Nachtflug nach Larnaka

Von Steffen Immink

Meine Reise begann in Düsseldorf. Hier stieg ich mit einem leicht mulmigen Gefühl, immerhin erst mein zweiter Flug überhaupt, in die Maschine. Diese brachte mich dann doch sicher nach Belgrad zum Umsteigen. Im Wartebereich sah ich dann auch schon die ersten Halstuchträger: Zwei Mitglieder der französischen Delegation flogen ebenfalls nach Larnaka. Sie sollten für diesen Tag auch die einzigen Pfadfinder sein, die ich sah. Immerhin kamen wir erst um halb 4 nachts im Hotel an. Doch schon am nächsten Morgen konnte man Pfadfinderinnen und Pfadfinder aus den entlegensten Ländern treffen.

Auf der Begrüßungsveranstaltung traf ich nicht nur auf die (mir bekannten) VCPer und Franzosen, sondern auch Scouts aus Schweden, Dänemark, der Ukraine und fast jedem anderen Land Europas, sogar aus Ägypten und Israel.

In den Einheiten arbeite man mal mit 20 und mal mit 5 Teilnehmenden gemeinsam. Es herrschte immer eine ungezwungene Stimmung und man konnte offen über viele Dinge reden und diskutieren. Dabei konnte man sich immer wieder ganz verschieden Meinungen und Lösungsansätze anhören. Zu erfahren, welche Schwerpunkte persönlichen Motivationen und Vorstellungen andere Pfadfinderinnen und Pfadfinder haben, gehörte für mich zu einer der besten Erfahrungen der Academy.
Doch zu behaupten, dass man auf der Academy nur gearbeitet hat, wäre gelogen. Natürlich gab es auch genug „inoffizielle Begegnungen. Ob es nun das zufällige Gespräch über den kommenden Roverway mit einem der niederländischen Organisatoren am Mittagstisch war oder mit einer dänischen Pfadfinderin beim Abkühlen im Meer über ihre Zeit in Deutschland zu quatschen, oft genug gab es die Möglichkeit, spannende neue Leute kennenzulernen, mit denen man sich gut verstand…

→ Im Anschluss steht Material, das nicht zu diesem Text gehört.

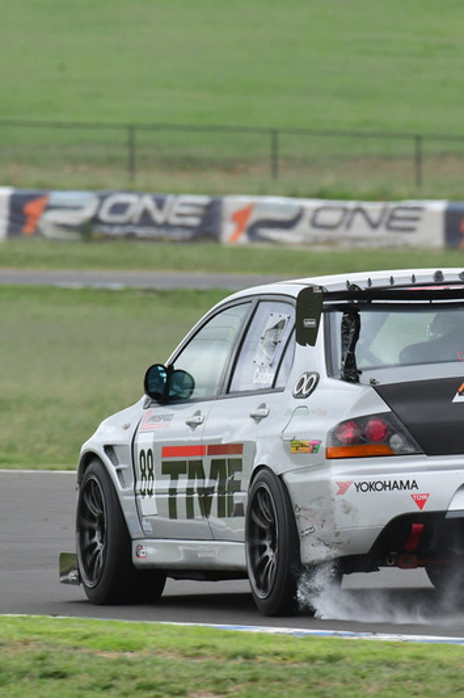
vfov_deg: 1.8
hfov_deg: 1.2
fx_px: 21854
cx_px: 341
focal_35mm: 1129
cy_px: 349
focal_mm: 500
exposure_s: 1/640
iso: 1250
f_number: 11
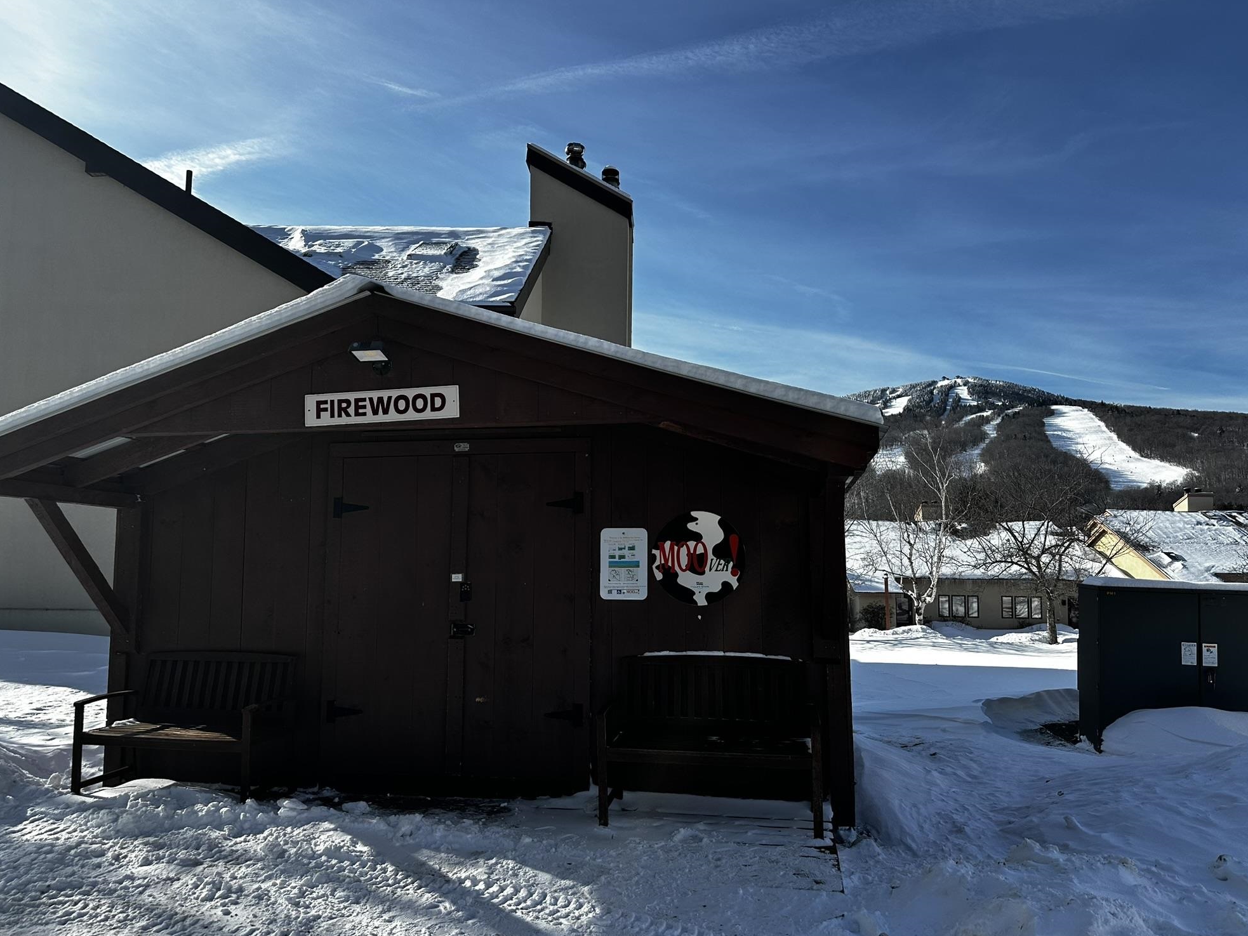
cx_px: 617
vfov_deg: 54.9
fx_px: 901
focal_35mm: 25
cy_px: 482
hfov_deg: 69.4
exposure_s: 1/4348
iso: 80
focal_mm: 6.86
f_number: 1.78
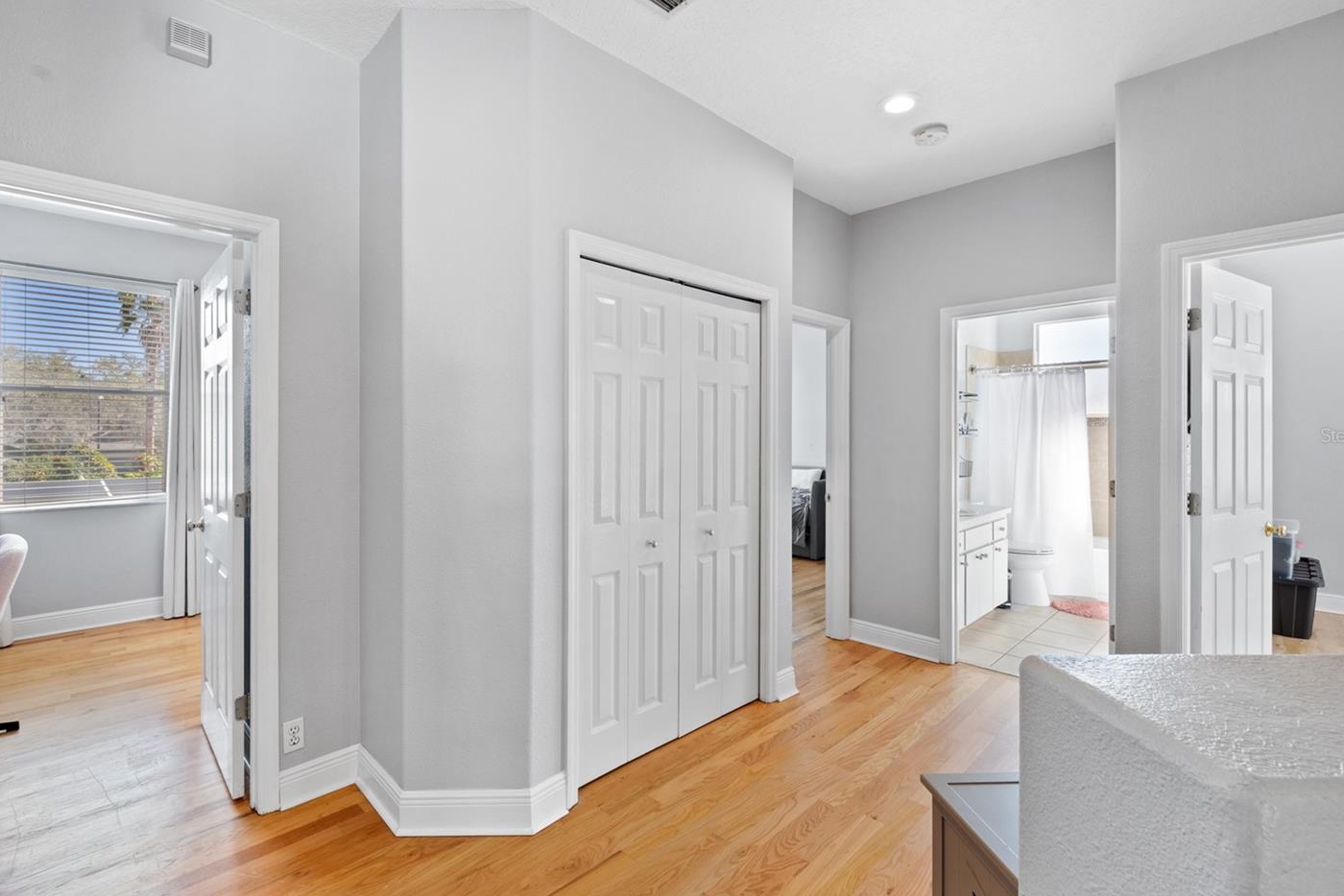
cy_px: 435
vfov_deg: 73.8
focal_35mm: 16
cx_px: 638
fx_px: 597
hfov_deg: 96.6
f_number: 9
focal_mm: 14
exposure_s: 1/4
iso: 250
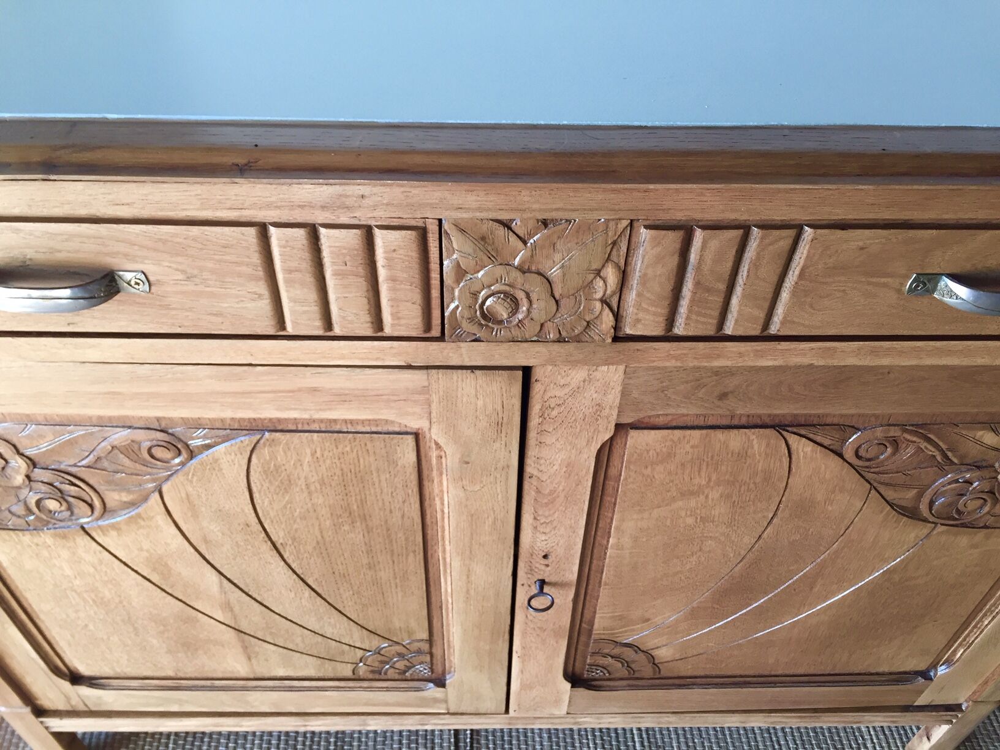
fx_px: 838
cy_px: 375
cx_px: 500
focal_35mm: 29
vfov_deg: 48.2
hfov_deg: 61.7
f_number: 2.2
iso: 40
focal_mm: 4.15
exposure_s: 1/33
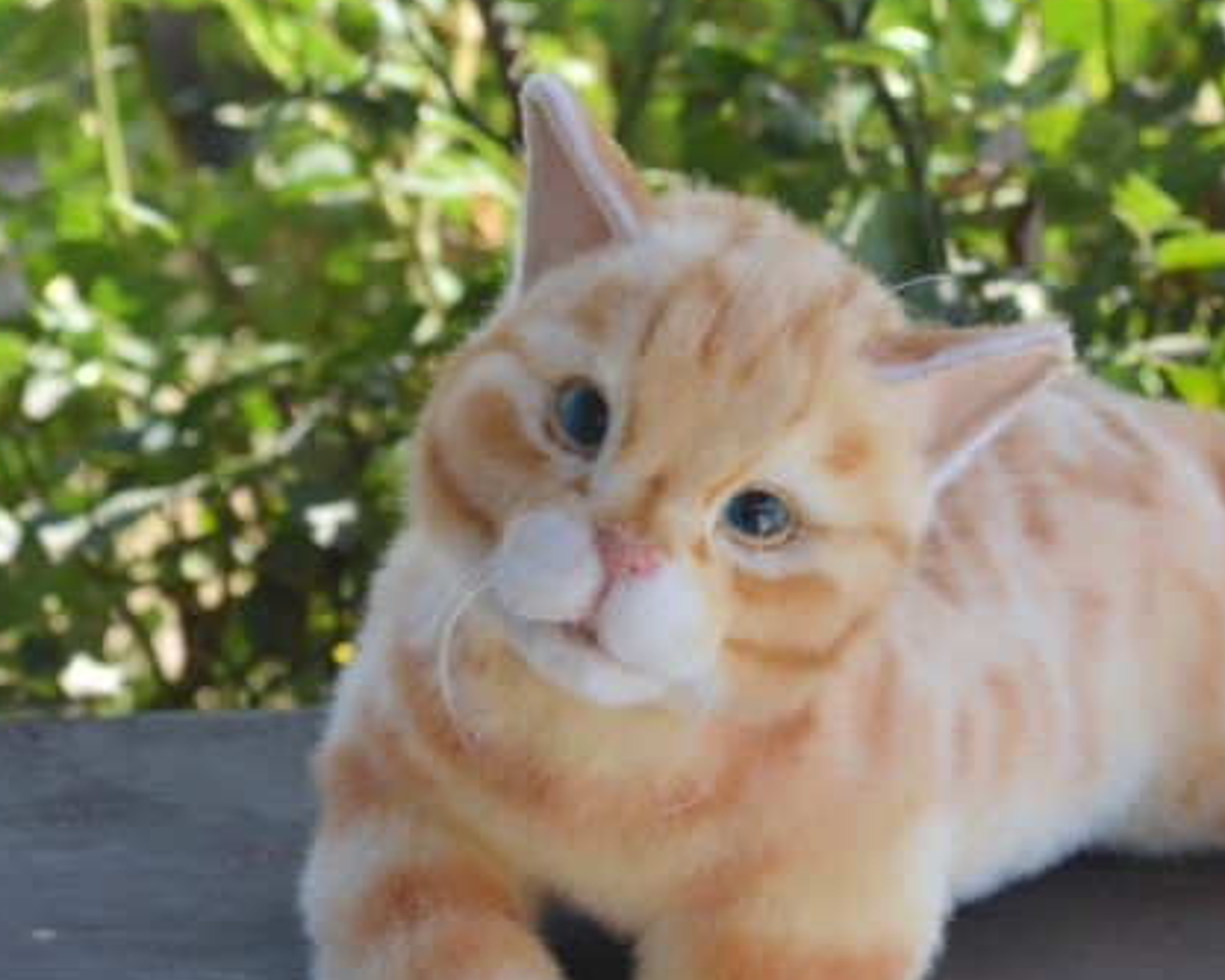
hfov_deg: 12.7
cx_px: 716
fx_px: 5512
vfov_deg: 10.2
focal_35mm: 152
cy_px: 459
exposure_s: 1/125
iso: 100
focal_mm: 44
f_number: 5.6
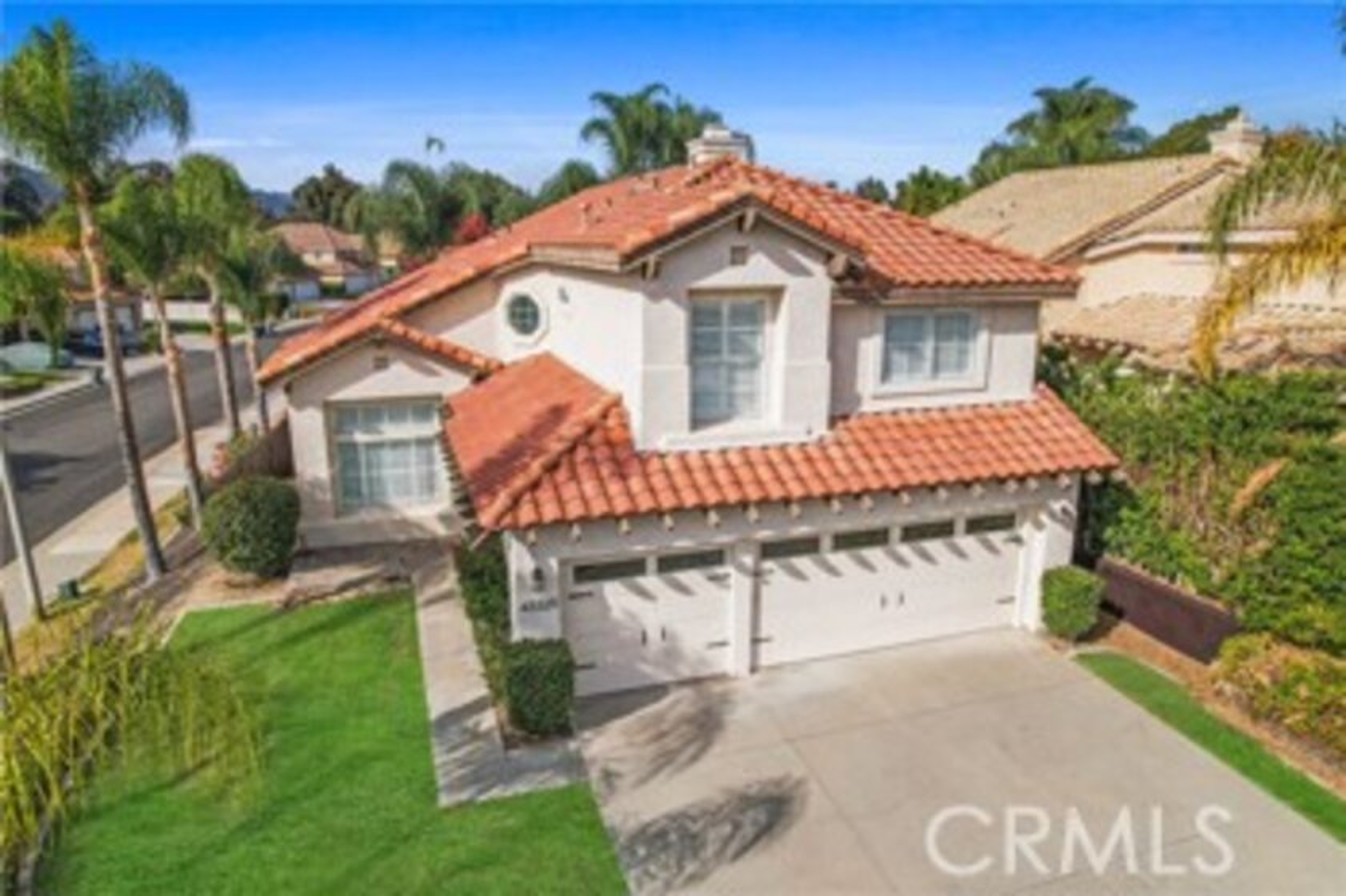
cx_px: 673
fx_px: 822
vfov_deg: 57.2
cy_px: 448
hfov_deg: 78.6
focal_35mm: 22
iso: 100
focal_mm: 8.38
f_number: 2.8
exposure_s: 1/125
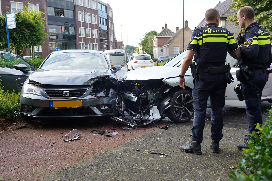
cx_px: 136
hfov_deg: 51.9
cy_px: 90
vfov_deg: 35.9
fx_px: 280
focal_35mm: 37
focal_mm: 37
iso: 100
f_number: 4.5
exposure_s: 1/125
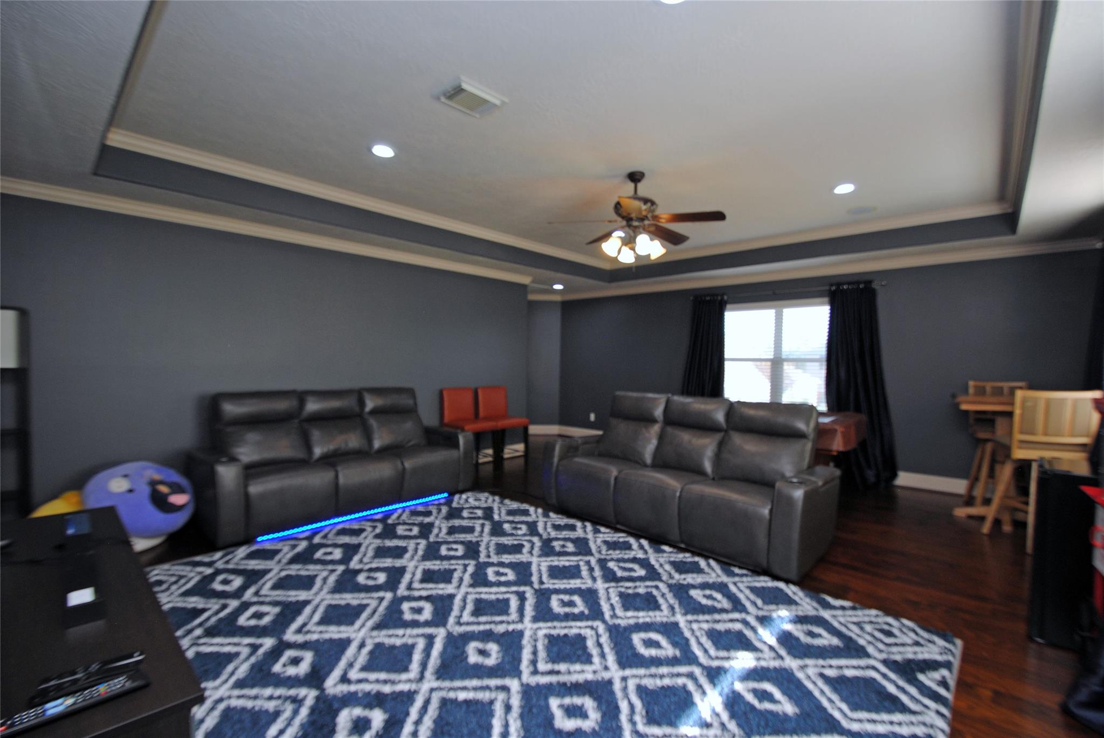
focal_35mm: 15
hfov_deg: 100.3
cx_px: 552
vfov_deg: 77.5
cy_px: 369
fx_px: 460
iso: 200
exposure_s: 1/60
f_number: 4
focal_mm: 10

Besonders im Gedächtnis wird mir eine Fahrt in die Hauptstadt Nikosia bleiben, die ich mit zwei griechischen, einer dänischen und einer zypriotischen Pfadfinderin gemacht habe. Nikosia selbst ist zwar keine große, aber dafür eine schöne Stadt mit verwinkelten Gassen und heimeligen Cafés. So war ich dann auch ein wenig verwirrt, als wir plötzlich in der Stadt von einem kleinen Grenzhäuschen daran gehindert wurden, weiter zu gehen. Mitten durch die Innenstadt zieht sich die Grenze zwischen Zypern und dem türkischen Teil der Insel, getrennt nur durch 50 Meter „Todesstreifen“, in dem niemand lebt und alle Häuser leer stehen. Während die Dänin und ich uns die türkische Seite anschauen wollten, fiel das den anderen Dreien etwas schwerer. Hier merkte man, dass wir uns nicht nur auf einer Urlaubsinsel befanden, sondern in einem Land, das in einem offenen Konflikt steht. Einer unserer griechischen Begleiter sagte uns, er könne nicht mitkommen, da er als griechischer Polizist in der Türkei als Spion verhaftet werden könnte. Und auch unsere zypriotische Freundin wollte den türkischen Teil nicht besuchen, da sie ihn nicht anerkenne. So besuchten wir den anderen Teil der Insel ohne sie, mit dem etwas bedrückenden Gefühl, nur hier sein zu können, da man das Glück hatte, in einem anderen Land geboren zu sein.

Letzten Endes war die Academy für mich eine Erfahrung, die ich nicht missen möchte. Nicht nur auf inhaltlicher Ebene konnte man von hier viel mitnehmen. Auch Pfadfinderinnen und Pfadfinder aus anderen Ländern kennenzulernen und mit ihnen unerwartete Kontakte zu knüpfen, hat mir sehr viel bedeutet. Und wer weiß, vielleicht gehen wir ja nächstes Jahr nach Griechenland, Zypern oder Dänemark auf Fahrt, um all die Leute wiederzutreffen.